— TASK DIRECTIONS —
Could you write out the stretch of records from the line containing "left knee: (85, 176, 17)" through the line containing "left shoulder: (358, 136, -10)", swapping every "wrist" for "hand" and leaving everything else unchanged?

— Data excerpts —

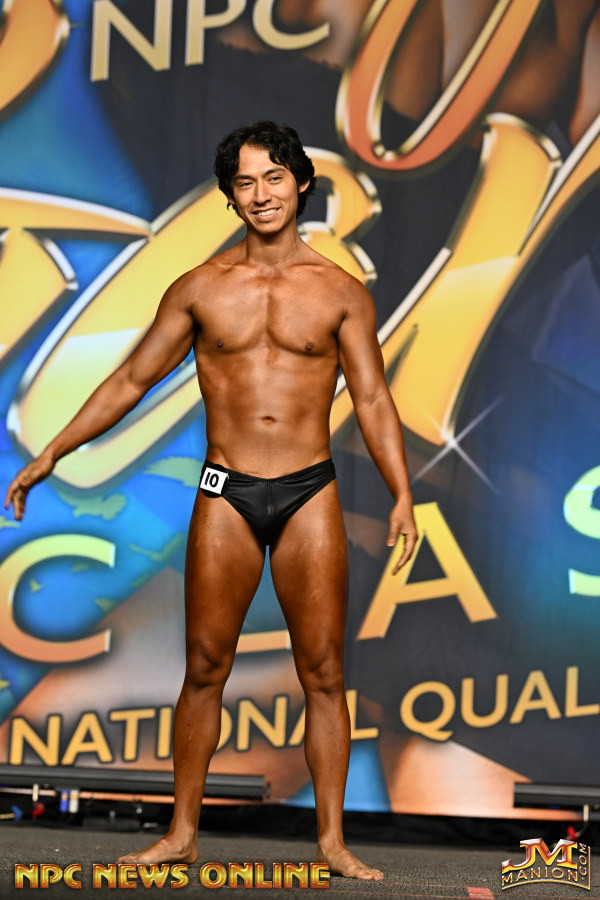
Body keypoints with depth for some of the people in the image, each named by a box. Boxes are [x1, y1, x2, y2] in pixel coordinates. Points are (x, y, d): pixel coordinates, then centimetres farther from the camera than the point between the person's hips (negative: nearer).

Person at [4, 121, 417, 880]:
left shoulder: (339, 292, 4)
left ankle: (331, 840, 6)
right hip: (225, 496, 1)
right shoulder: (200, 289, 6)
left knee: (322, 671, 0)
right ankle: (182, 833, 12)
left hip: (310, 495, 0)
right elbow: (131, 380, 10)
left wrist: (402, 493, -9)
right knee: (204, 667, 2)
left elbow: (372, 398, 2)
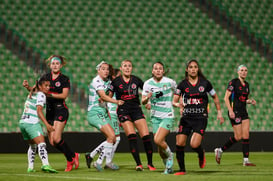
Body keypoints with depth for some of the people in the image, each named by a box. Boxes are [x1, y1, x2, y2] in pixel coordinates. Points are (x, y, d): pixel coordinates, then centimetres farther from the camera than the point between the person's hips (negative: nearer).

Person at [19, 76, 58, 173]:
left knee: (33, 145, 21)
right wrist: (47, 124, -22)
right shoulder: (41, 95, -6)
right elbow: (39, 111, -15)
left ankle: (30, 167, 17)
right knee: (41, 144, -20)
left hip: (22, 122, 9)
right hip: (32, 123, -9)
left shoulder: (31, 94, 19)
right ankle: (45, 164, -39)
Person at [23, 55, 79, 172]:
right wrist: (28, 87, -10)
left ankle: (71, 157, 4)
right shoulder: (46, 77, 11)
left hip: (60, 110, -5)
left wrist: (50, 94, -24)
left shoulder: (64, 79, -2)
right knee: (52, 141, -1)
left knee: (56, 138, -17)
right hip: (49, 110, 5)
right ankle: (73, 156, 15)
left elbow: (64, 95, -12)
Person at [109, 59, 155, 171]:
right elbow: (109, 96, 8)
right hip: (123, 111, -2)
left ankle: (150, 163, 5)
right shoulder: (116, 82, 1)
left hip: (136, 110, 2)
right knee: (131, 136, -18)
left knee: (146, 136, -8)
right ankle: (138, 164, -15)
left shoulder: (136, 80, 6)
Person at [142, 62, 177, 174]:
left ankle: (170, 156, 7)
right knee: (160, 144, 4)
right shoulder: (148, 83, 0)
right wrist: (147, 98, -21)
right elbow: (143, 101, 0)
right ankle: (168, 167, 23)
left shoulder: (169, 82, -6)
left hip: (167, 116, -3)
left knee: (158, 140, -21)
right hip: (155, 117, 4)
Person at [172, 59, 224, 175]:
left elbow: (215, 97, 15)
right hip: (186, 118, 2)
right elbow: (174, 101, 1)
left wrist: (219, 112, 12)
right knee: (179, 144, -7)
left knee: (194, 145, -18)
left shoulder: (205, 83, 2)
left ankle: (201, 154, 19)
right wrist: (178, 104, -21)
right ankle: (182, 169, 12)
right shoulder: (183, 84, 2)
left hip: (201, 118, -2)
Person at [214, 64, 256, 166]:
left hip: (243, 112, 7)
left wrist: (250, 101, 3)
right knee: (238, 137, -8)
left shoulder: (246, 85, 13)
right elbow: (226, 98, -11)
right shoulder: (233, 82, -8)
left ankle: (246, 160, -1)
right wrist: (230, 110, -20)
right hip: (235, 112, -7)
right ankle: (220, 150, 10)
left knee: (246, 136, -2)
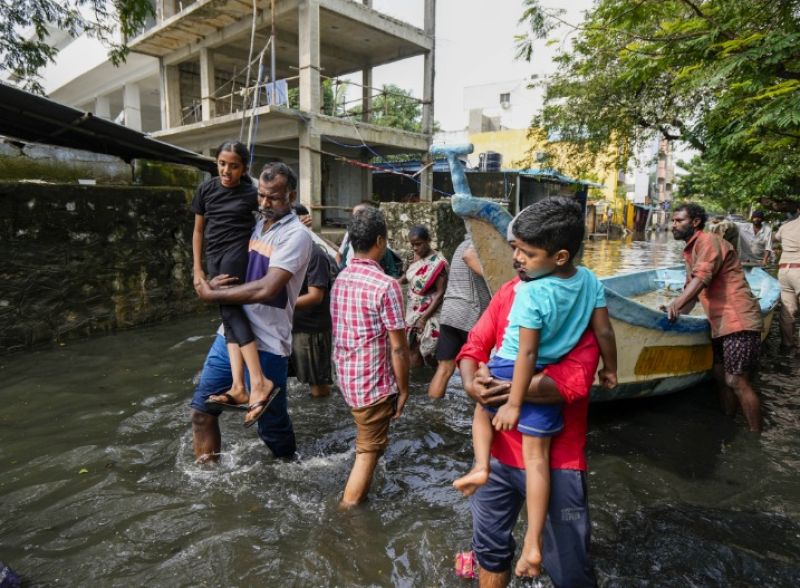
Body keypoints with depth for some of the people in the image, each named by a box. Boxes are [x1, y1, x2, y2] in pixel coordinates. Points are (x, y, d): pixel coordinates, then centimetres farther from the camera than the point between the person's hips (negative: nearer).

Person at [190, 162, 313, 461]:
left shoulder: (296, 235, -12)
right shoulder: (256, 226, 12)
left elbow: (267, 289, -23)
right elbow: (233, 267, 21)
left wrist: (211, 294, -13)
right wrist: (212, 282, -4)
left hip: (266, 344, -7)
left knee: (271, 423, 8)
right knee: (202, 409, 9)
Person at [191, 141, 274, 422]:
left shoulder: (251, 194, -1)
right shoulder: (206, 189, 9)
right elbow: (198, 231, 14)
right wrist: (197, 269, 10)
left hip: (238, 251, -5)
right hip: (214, 257, 5)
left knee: (230, 308, -21)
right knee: (229, 314, -4)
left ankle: (259, 380, -27)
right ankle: (238, 386, -11)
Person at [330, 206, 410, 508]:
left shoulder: (340, 279, 2)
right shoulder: (385, 285, -21)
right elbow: (398, 347, -19)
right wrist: (403, 389, -6)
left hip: (346, 376, 8)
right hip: (373, 381, -8)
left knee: (366, 442, 28)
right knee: (368, 451, 9)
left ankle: (359, 493, 45)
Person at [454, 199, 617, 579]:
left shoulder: (531, 294, -24)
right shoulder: (590, 280, -5)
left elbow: (527, 353, -21)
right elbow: (604, 332, 2)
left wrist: (513, 403, -13)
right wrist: (610, 369, 18)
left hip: (509, 371, -5)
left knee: (483, 409, 29)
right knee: (536, 455, 8)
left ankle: (481, 466, 13)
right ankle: (533, 542, 9)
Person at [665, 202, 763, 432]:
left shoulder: (708, 241, -10)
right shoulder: (691, 251, 19)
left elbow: (702, 277, -27)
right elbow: (691, 288, 19)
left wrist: (676, 304, -39)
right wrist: (676, 311, 5)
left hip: (738, 321, -10)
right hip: (720, 324, 10)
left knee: (737, 381, -9)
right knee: (721, 376, 15)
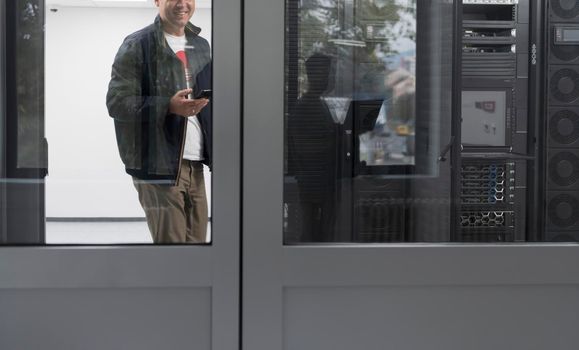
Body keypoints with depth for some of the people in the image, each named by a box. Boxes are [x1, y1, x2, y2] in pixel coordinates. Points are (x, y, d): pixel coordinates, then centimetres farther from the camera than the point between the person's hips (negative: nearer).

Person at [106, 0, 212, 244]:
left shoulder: (201, 46, 16)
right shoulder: (137, 45, -5)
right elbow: (117, 102, -12)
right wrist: (169, 106, -23)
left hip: (194, 165, 6)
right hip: (158, 166, -6)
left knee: (196, 240, 6)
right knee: (171, 242, -7)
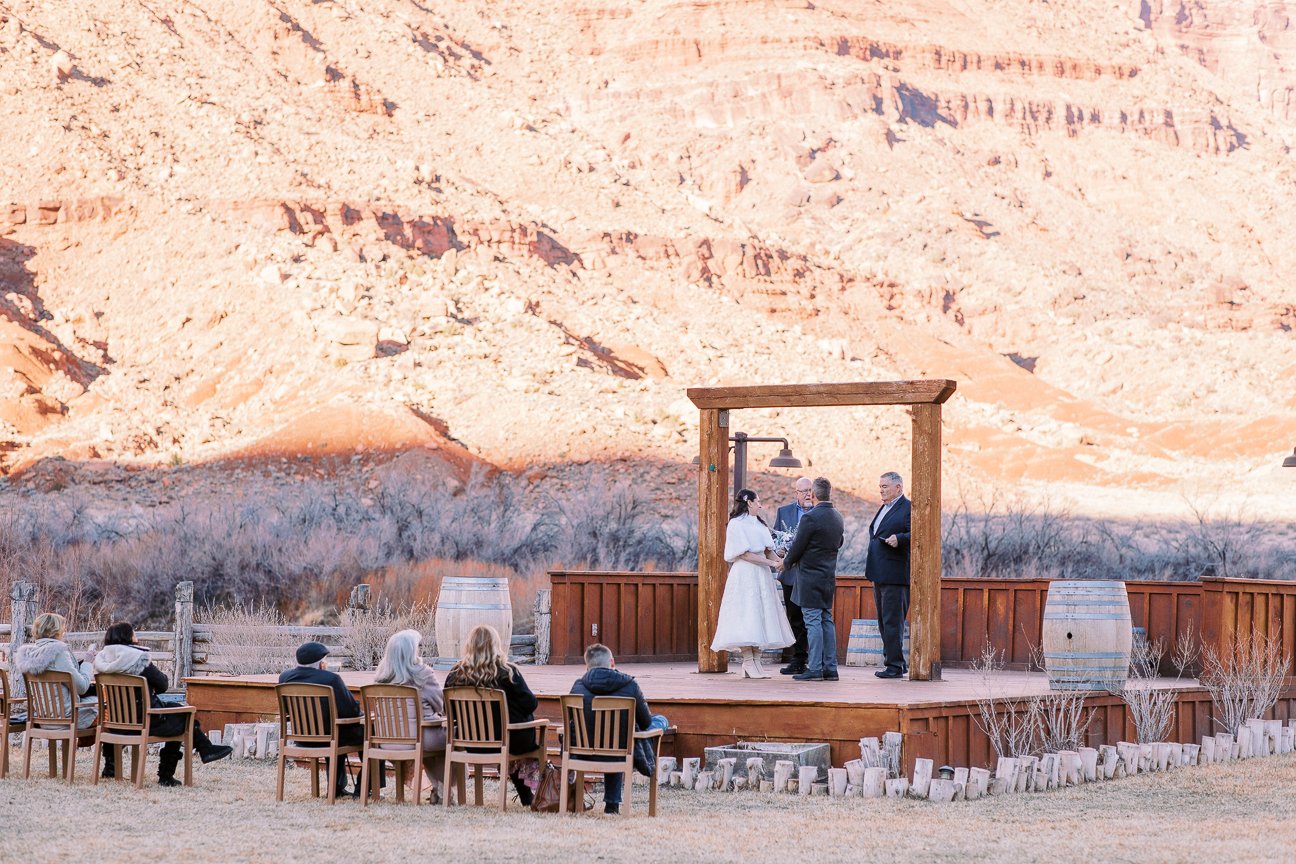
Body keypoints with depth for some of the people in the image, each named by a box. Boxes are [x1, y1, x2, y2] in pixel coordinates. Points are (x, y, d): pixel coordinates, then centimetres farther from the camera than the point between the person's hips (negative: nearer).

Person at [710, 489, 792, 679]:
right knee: (747, 617, -10)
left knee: (761, 617, 3)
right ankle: (748, 663, -9)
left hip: (761, 575, 8)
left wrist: (778, 561, -7)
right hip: (745, 575, -8)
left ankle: (756, 661, 3)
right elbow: (744, 554, -12)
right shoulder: (737, 524, -6)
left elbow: (768, 549, 13)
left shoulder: (758, 524, 17)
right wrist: (771, 563, -15)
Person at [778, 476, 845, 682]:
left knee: (813, 622, -6)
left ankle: (815, 669, -7)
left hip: (810, 577, -8)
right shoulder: (838, 518, 8)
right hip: (829, 576, 8)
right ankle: (830, 668, 12)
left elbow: (797, 547, -13)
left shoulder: (810, 518, -17)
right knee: (827, 621, 11)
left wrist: (787, 562, 7)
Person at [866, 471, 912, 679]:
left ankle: (895, 665, -5)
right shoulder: (884, 508, 20)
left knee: (892, 621, -8)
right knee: (884, 621, 13)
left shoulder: (908, 509, -9)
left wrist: (899, 539, -29)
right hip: (880, 575, 10)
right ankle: (896, 661, 20)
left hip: (895, 575, -10)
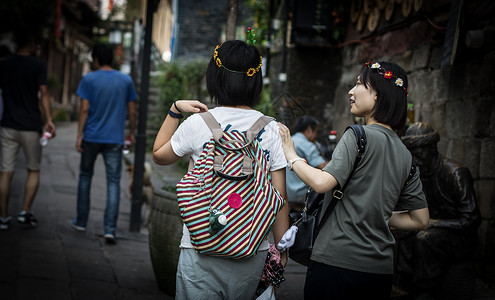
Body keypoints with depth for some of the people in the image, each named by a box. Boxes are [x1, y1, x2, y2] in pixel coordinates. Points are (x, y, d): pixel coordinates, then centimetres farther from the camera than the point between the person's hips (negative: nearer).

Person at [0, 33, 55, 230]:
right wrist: (49, 121, -12)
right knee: (33, 171, 12)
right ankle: (25, 212, 6)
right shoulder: (38, 65, -6)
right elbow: (43, 94, -12)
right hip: (31, 126, -3)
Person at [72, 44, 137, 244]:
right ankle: (110, 229, -9)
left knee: (85, 176, 17)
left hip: (91, 137, 0)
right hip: (115, 140, 1)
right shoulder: (126, 81, 4)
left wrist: (79, 136, -4)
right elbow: (132, 111, 5)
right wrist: (132, 133, 17)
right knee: (113, 182, -1)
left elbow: (84, 109, -8)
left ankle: (81, 221, 23)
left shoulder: (89, 79, -3)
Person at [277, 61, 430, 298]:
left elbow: (322, 183, -21)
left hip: (336, 262, -7)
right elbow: (420, 219, 13)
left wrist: (292, 156, -5)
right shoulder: (404, 154, 10)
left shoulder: (358, 136, -10)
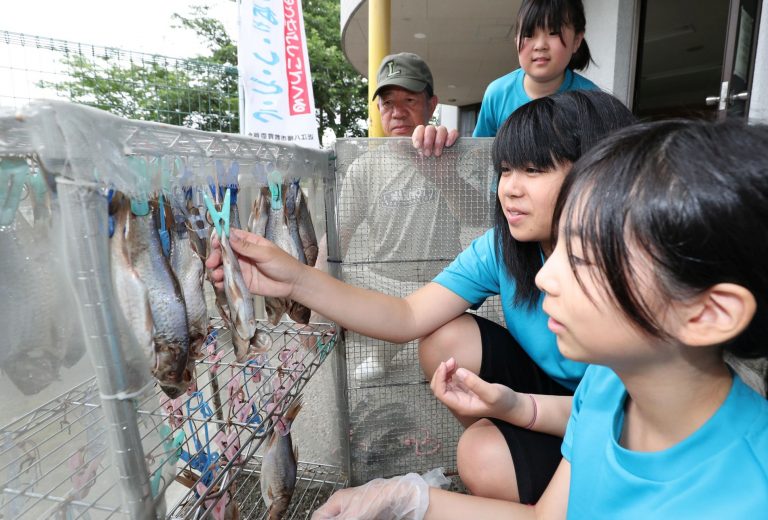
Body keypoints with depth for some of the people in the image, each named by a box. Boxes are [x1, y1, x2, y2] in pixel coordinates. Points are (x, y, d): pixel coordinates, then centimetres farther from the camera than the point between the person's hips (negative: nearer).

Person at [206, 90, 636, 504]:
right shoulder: (500, 249, -14)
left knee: (487, 459, -27)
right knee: (448, 339, -18)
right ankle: (486, 444, 6)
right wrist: (297, 280, -31)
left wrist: (516, 406, -43)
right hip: (549, 388, 4)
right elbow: (409, 318, -20)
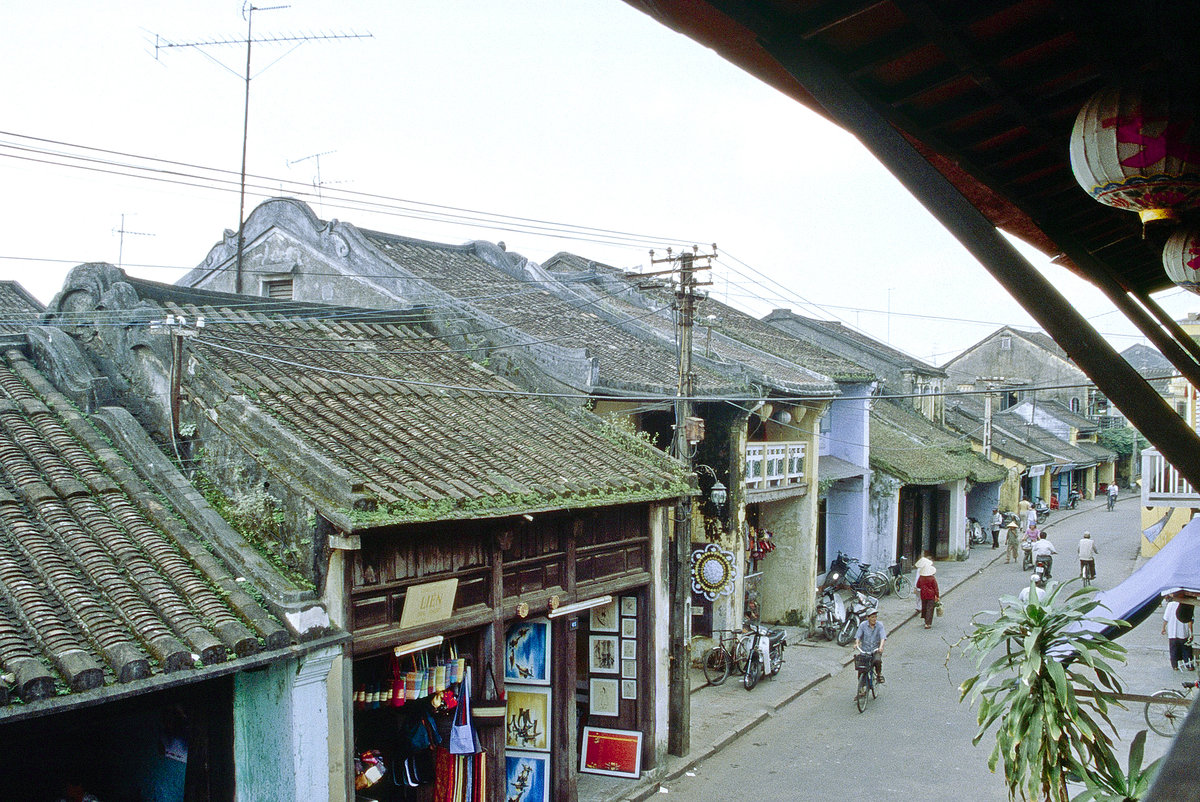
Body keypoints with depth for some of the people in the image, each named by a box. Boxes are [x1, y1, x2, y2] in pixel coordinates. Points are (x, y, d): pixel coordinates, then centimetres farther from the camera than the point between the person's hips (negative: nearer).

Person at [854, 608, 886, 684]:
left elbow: (883, 637, -18)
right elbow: (858, 636, -11)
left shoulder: (879, 625, -6)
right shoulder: (863, 625, -4)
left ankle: (879, 675, 0)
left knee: (877, 660, -29)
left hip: (876, 650, -1)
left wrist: (881, 647, -36)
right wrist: (856, 643, -32)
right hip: (865, 650, 1)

— YOUR SOLUTION —
left knee: (85, 176, 17)
left hip: (91, 137, 0)
right hip: (115, 140, 1)
right shoulder: (126, 81, 4)
left hand: (79, 136, -4)
right elbow: (132, 111, 5)
right hand: (132, 133, 17)
right knee: (113, 182, -1)
left elbow: (84, 109, -8)
left ankle: (81, 221, 23)
left shoulder: (89, 79, -3)
Person at [277, 61, 430, 298]:
left elbow: (322, 183, -21)
left hip: (336, 262, -7)
right elbow: (420, 219, 13)
left hand: (292, 156, -5)
right shoulder: (404, 154, 10)
left shoulder: (358, 136, -10)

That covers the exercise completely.